There are different types of corporate structures. Two of the more well-known are the S corp and C corp. The S corp is a good option for those who are in the top income tax bracket and looking for the benefits that come with use of a corporate entity. Common examples of businesses that can benefit with this form include private practices and certain consultant firms.
In contrast, the C corp is generally best for large companies that are planning to or have already gone public. Three things to know about corporations before making your decision include the following.
An S corp structure allows the business to take advantage of pass-through taxation. This means the corporation itself does not pay taxes. Instead, the tax obligations pass-through to the business owners.
The same is not true of a C corp.
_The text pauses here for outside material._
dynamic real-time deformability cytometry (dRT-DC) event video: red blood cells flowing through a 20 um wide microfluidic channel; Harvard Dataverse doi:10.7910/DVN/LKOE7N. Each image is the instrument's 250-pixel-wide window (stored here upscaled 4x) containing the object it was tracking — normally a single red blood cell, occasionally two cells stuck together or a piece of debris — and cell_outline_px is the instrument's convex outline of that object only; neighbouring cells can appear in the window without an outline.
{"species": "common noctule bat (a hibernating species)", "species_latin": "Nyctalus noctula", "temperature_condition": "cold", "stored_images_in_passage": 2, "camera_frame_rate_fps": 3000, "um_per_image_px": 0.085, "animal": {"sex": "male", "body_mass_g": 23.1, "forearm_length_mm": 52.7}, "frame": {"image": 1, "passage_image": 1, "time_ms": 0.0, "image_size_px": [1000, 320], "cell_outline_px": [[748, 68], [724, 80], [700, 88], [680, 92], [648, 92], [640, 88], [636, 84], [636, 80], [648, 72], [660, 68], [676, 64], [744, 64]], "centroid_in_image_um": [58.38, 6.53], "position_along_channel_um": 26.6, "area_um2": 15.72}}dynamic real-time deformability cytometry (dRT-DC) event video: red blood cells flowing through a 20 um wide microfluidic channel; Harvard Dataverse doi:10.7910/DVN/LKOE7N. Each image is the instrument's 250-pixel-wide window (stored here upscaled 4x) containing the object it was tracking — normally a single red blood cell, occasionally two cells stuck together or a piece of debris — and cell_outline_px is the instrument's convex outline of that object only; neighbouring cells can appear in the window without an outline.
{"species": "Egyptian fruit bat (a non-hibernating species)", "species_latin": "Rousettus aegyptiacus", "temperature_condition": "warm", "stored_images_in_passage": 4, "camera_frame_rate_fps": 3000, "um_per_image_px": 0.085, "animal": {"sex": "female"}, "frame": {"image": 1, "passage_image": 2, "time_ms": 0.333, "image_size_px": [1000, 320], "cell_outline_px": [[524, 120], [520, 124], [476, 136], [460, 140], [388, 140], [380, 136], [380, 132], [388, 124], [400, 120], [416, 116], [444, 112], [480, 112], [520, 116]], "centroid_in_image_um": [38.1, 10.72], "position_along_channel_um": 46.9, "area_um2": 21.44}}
One of the disadvantages of a C corp is the likelihood of double taxation because the business pays taxes as a its own, separate entity and the business owners also pay taxes.
#2: Asset protection
The ability to separate the business owner’s personal assets from the business’ assets is a huge benefit when it comes to use of corporate structure. The corporate structure serves as a wall between the business owner and the business, essentially protecting the owners in the event the business is the subject of a lawsuit.
#3: Funding options
Sometimes the funds raised from simply doing business is not enough. When businesses need to raise capital, they need to look towards other options. Corporations can raise funding or capital using three primary options: debt capital, retained earnings, and equity capital. Debt capital is gathered through loans from lenders, retained earnings generally means shareholders expect payouts from future increased profits and equity capital is from external investors.
These are just a few of the considerations to discuss when deciding the right entity for your business’ needs. An attorney experienced in this area of the law can discuss the pros and cons of these and other options to help you find the right fit for your business.